== Extract provided ==
Reliability
The reliability pillar provides guidance to help customers apply best practices in the design, delivery, and maintenance of AWS environments. The reliability pillar provides best practices on how a system can recover from infrastructure or service disruptions, dynamically acquire computing resources to scale demand, and mitigate disruptions caused by events such as misconfigurations or transient network issues.
The technology systems of financial institutions are complex and highly interconnected to each other, and to non-financial entities. The proper functioning of many industries depends on certain types of workloads, for example, payment processing, trading and settlement, market data, custody and entitlement management, and financial messaging. Regulators continue to focus on the resilience of financial institutions through bodies such as the Basel Committee on Banking Supervision, Board of Governors of the Federal Reserve System, RegSCI, Bank of England and other regulatory bodies, issuing policies and guidance that the financial services institutions need to adhere to.
In this section, we provide in-depth best practices that financial institutions can use with AWS services to construct highly available, resilient, and scalable solutions at lower costs compared to traditional on-premises IT. To discuss these best practices, we use the concept of service availability interchangeably with the Recovery Time Objective (RTO) and Recovery Point Objective (RPO). An introduction to the concept of service availability and its relation to the recovery objectives can be found in the Well-Architected Reliability Pillar.
Design principles
Financial institutions can leverage AWS services to provide the levels of resilience and availability that their workloads need based on their criticality. The AWS Global infrastructure is built around Regions, Availability Zones (AZs), Local Zones, and edge locations. Our AWS services are of global, Regional, or zonal nature. For example, Amazon Elastic Compute Cloud (Amazon EC2) and Amazon Elastic Block Store (Amazon EBS) are zonal services. A zonal service is one that provides the ability to specify which Availability Zone the resources are deployed into.
These services operate independently in each Availability Zone within a Region, and more importantly, fail independently in each Availability Zone as well. This means that components of a service in one Availability Zone don't have dependencies on components in other Availability Zones. We can do this because a zonal service has zonal data planes. Services like Amazon Simple Storage Service (Amazon S3), Amazon Simple Queue Service (Amazon SQS) and Amazon DynamoDB are Regional services.
Regional services
The global infrastructure outlined gives AWS the ability to provide fault isolation to its customers. The disruption of a zonal resource has no impact on resources in other Availability Zones. The disruption of a Regional service has no impact on services in other AWS Regions. For global services, mitigation techniques such as splitting the control plane and data plane mean that the services core functionality continues to operate when the control plane is disrupted, as they can operate independently of one another.
===
== Material for this task ==
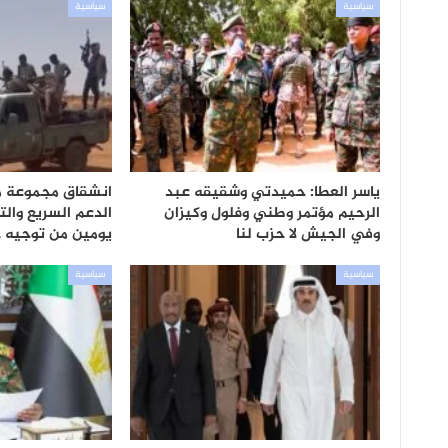
سياسية
سياسية
ياسر العطا: حميدتي وشقيقه عبد
انشقاق مجموعة من
الرحيم مؤتمر وطني وفلول وكيزان
الدعم السريع وال
وفي الجيش لا حزب لنا
يومين من توجيه
سياسية
سياسية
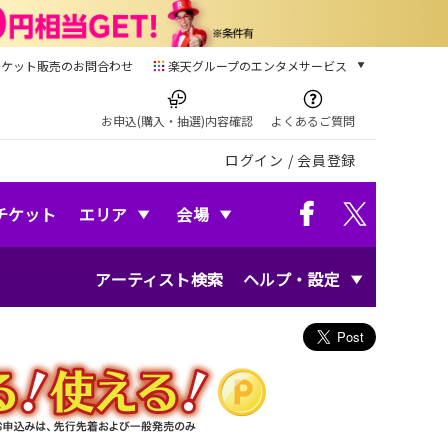
チケット販売のお問合わせ
楽天グループのエンタメサービス
チケット
楽天チケット
お申込(購入・抽選)内容確認
よくあるご質問
本/ゲーム/CD/DVD
ログイン
/
会員登録
楽天ブックス
電子書籍
楽天Kobo
チケット
エリア
会場
雑誌読み放題
楽天マガジン
アーティスト検索
ヘルプ・設定
音楽配信
楽天ミュージック
動画配信
楽天TV
動画配信ガイド
Rakuten PLAY
無料テレビ
Rチャンネル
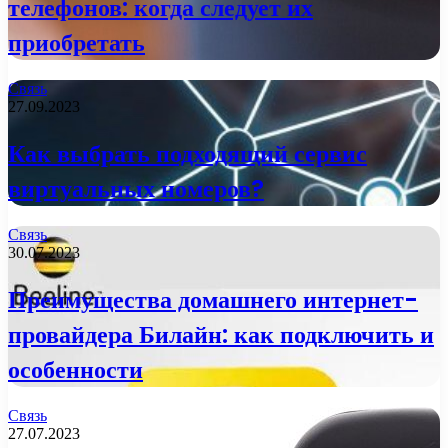
телефонов: когда следует их
приобретать
Связь
27.09.2023
Как выбрать подходящий сервис
виртуальных номеров?
Связь
30.07.2023
Преимущества домашнего интернет-
провайдера Билайн: как подключить и
особенности
Связь
27.07.2023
===
■ **Complete the following**
**1)** Edit the entries from the line with "チケット販売のお問合わせ" through the end of the entries, replacing "Связь" with "Телеком" and keeping everything else the same. Leave the pictures out of your answer.
**2)** Pick up the passage on AWS reliability after its last sentence and keep writing it.
The passage on AWS reliability and the entries are unrelated.

■ **Answers for each item**
**1)**
チケット販売のお問合わせ
楽天グループのエンタメサービス
チケット
楽天チケット
お申込(購入・抽選)内容確認
よくあるご質問
本/ゲーム/CD/DVD
ログイン
/
会員登録
楽天ブックス
電子書籍
楽天Kobo
チケット
エリア
会場
雑誌読み放題
楽天マガジン
アーティスト検索
ヘルプ・設定
音楽配信
楽天ミュージック
動画配信
楽天TV
動画配信ガイド
Rakuten PLAY
無料テレビ
Rチャンネル
телефонов: когда следует их
приобретать
Телеком
27.09.2023
Как выбрать подходящий сервис
виртуальных номеров?
Телеком
30.07.2023
Преимущества домашнего интернет-
провайдера Билайн: как подключить и
особенности
Телеком
27.07.2023

**2)**
Definitions
-
Foundations: The scope of foundational requirements extends beyond a single workload or project. Before architecting any system, foundational requirements that influence reliability should be in place.
-
Workload architecture: A reliable workload starts with upfront design decisions for both software and infrastructure. Your architecture choices impact your workload behavior across all six Well-Architected pillars.
-
Change management: Changes to your workload or its environment must be anticipated and accommodated to achieve reliable operation of the workload. Changes include those imposed on your workload such as spikes in demand, as well as those from within, such as feature deployments and security patches.
-
Failure management: Failures are a given, and everything eventually fails over time. This is a given, whether you are using the highest-quality hardware or lowest cost components. “Everything fails all the time. We needed to build systems that embrace failure as a natural occurrence.” — Werner Vogels
-
Reliability: Reliability is the ability of a workload to perform its intended function correctly and consistently when it's expected to. This includes the ability to operate and test the workload through its total lifecycle.
-
Resilience: Resilience is the ability of a workload to recover from infrastructure or service disruptions, dynamically acquire computing resources to meet demand, and mitigate disruptions, such as misconfigurations or transient network issues.
-
Embedded Metric Format: EMF is a part of Amazon CloudWatch that helps you ingest complex, high-cardinality application data as logs and generate actionable metrics from them. By using this format to send logs from resources such as Lambda functions and containers, you can create custom metrics without having to instrument or maintain separate code, while gaining powerful analytical capabilities on your log data.
Note: Definitions 1–4 are the domain definitions for the Well-Architected Reliability Pillar.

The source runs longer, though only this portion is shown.